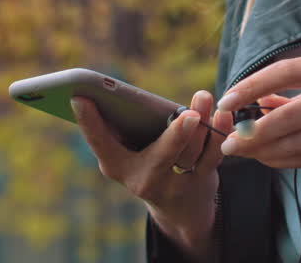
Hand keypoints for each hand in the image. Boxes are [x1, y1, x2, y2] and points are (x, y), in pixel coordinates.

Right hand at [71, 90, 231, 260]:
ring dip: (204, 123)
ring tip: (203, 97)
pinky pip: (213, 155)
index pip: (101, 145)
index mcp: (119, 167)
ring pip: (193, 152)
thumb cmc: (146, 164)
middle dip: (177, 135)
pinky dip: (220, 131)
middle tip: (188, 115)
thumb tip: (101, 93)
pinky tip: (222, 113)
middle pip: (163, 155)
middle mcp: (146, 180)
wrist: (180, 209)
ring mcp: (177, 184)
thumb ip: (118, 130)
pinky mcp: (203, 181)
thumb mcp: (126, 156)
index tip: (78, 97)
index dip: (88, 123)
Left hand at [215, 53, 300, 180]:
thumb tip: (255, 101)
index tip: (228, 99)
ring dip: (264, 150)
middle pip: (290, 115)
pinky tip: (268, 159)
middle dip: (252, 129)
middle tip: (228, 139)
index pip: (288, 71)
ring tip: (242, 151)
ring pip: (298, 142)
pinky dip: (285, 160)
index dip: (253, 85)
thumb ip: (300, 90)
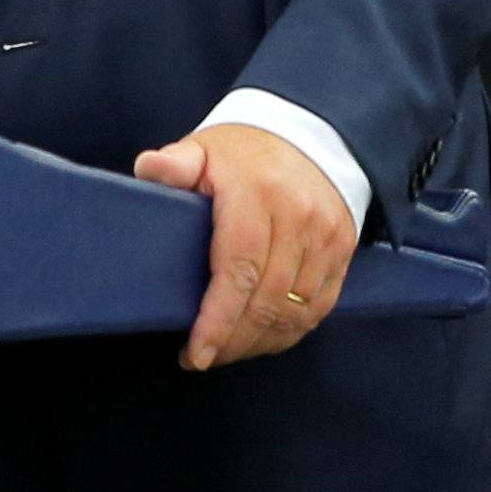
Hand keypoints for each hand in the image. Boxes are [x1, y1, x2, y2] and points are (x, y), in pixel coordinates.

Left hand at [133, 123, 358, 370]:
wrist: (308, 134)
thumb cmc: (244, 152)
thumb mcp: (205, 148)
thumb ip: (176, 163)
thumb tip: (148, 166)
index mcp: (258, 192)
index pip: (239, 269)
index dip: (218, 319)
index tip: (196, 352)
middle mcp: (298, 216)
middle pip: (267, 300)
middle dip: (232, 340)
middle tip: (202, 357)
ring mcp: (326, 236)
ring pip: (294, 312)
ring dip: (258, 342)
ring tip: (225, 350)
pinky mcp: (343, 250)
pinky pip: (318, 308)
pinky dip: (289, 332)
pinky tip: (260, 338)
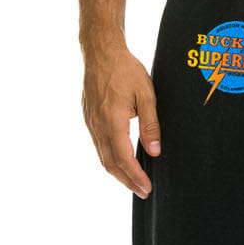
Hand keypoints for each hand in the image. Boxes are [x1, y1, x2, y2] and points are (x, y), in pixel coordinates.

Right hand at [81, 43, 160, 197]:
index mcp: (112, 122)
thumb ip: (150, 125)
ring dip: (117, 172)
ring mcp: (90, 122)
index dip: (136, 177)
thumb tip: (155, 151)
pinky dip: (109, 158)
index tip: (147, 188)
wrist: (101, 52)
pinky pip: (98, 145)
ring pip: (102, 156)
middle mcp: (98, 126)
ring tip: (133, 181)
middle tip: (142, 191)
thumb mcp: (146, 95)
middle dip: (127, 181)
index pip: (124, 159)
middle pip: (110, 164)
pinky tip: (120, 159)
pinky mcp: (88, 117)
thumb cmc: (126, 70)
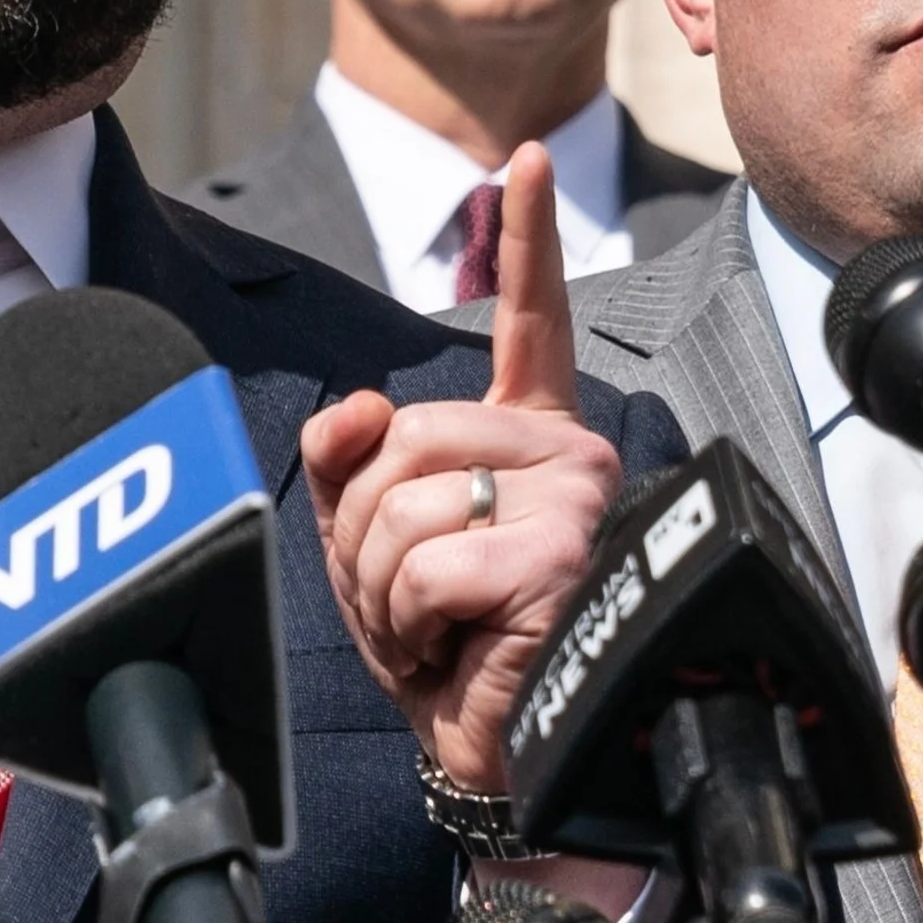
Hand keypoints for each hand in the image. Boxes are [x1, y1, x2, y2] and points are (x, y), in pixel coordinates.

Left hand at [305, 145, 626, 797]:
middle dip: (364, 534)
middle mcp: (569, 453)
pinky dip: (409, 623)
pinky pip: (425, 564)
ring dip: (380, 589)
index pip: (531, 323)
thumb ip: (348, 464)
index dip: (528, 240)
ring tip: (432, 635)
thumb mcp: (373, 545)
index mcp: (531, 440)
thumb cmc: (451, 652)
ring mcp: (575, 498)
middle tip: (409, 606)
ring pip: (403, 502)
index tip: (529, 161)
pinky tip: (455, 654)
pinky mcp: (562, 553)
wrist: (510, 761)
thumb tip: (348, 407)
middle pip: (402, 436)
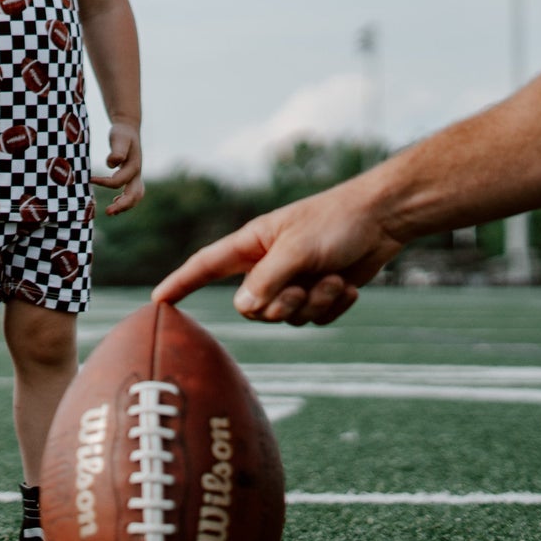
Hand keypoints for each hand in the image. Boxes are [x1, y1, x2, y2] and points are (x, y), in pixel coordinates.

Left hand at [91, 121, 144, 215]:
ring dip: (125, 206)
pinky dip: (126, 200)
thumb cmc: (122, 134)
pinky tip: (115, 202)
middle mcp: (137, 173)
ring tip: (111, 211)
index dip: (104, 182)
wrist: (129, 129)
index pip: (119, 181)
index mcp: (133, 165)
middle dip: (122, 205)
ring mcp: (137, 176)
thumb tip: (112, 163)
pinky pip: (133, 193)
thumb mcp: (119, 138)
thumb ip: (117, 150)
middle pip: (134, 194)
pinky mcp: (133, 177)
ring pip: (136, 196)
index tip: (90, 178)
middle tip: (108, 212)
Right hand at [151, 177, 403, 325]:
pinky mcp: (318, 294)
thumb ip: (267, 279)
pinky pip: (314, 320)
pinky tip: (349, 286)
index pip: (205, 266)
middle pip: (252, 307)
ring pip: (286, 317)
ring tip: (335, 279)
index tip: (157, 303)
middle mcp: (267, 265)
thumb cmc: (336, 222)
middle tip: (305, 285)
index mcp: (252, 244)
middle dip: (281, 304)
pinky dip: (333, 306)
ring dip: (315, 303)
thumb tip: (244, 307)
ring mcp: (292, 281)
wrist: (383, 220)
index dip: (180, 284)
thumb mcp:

──────────

### Directions for this task:
Go through the records and gather the lines that hold "wrist".

### Expected answer:
wrist: (180, 209)
wrist: (308, 134)
wrist: (101, 52)
wrist: (510, 761)
wrist: (129, 129)
wrist: (383, 220)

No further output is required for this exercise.